If your data is in nested record, then you can access them via a.b syntax.

For example, my data schema is like this:

{
  user : name
}

then I can access it via user.name.

Type Cast

You can cast your data to the desired type with our cast functions:

  • cast_double(input): cast to double
  • cast_float(input): cast to float
  • cast_int(input): cast to int

Concatenate String

You can concatenate string with concat(str1, str2). For exmample, concat("apple", "orage") produces appleorange.

Arithmetic Operations

For data of numeric types, you can use arithmetic operators to perform opterations. Here are the supported operators: +,-,*,/

Logical Operators

If the logical operator you need is not here, please raise a github issue with us.

Logical operators combine multiple true and false statements and return respective true or false. We support three logical operators(here x and y are two expressions):

  • and(x, y): returns true when both expressions are true
  • or(x, y): returns true when either expressions are true
  • not(x): negation of x

Equals and not Equals

  • ==: equals
  • !=: not equals

Check null or empty string

  • isnull: return true when it’s null
  • isnotnull: return false when it’s null
  • input == '': return true if input is empty string
  • input != '': return true if input is not empty string

Ternary Operator

if_else(exp, a, b) returns a if exp is true else return b.

Feathr Built-in UDFs

If the UDFs you need is not here, please raise an github issue with us.

Feathr built-in UDFs(user-defined-function) provide useful feature transformation or feature engineering functionalities that might not be easy to achieve with existing expression. All the Spark SQL Functions are supported.
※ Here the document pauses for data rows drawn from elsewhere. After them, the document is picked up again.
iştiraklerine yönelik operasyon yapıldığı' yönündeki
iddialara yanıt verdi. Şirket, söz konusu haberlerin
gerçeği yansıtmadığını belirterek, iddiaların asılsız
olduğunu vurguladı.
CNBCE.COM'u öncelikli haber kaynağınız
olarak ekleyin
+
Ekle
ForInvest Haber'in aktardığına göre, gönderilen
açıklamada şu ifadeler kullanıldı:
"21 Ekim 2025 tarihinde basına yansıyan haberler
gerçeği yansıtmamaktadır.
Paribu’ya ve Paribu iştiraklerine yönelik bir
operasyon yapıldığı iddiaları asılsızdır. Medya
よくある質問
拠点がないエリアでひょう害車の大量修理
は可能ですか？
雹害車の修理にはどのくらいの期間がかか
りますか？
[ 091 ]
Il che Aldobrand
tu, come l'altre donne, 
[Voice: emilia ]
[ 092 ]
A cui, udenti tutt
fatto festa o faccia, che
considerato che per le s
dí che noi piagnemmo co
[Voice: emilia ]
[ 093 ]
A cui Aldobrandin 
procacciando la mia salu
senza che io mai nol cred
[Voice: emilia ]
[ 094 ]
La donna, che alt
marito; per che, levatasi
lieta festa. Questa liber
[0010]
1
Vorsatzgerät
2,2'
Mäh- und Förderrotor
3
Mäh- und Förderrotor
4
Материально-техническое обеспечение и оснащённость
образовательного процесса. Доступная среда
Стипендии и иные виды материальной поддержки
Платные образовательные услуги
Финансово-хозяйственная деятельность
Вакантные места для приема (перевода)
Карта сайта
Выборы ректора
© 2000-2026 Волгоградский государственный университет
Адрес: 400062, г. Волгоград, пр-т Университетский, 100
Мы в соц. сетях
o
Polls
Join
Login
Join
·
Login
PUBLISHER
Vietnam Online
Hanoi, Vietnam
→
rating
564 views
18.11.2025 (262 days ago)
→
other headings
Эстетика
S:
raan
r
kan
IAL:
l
How Feathr Expressions Works Under the Hood

Feathr expressions relies on Mvel and Spark SQL as the underlying engine. The supported functionalities are a subset of Mvel and Spark SQL to ensure cross-platform compatibility. The underlying engine may be updated or replaced in the future but the supported operators in this doc will stay. If you are using some operators that are not mentioned here, it might work in one platform but might not work on others.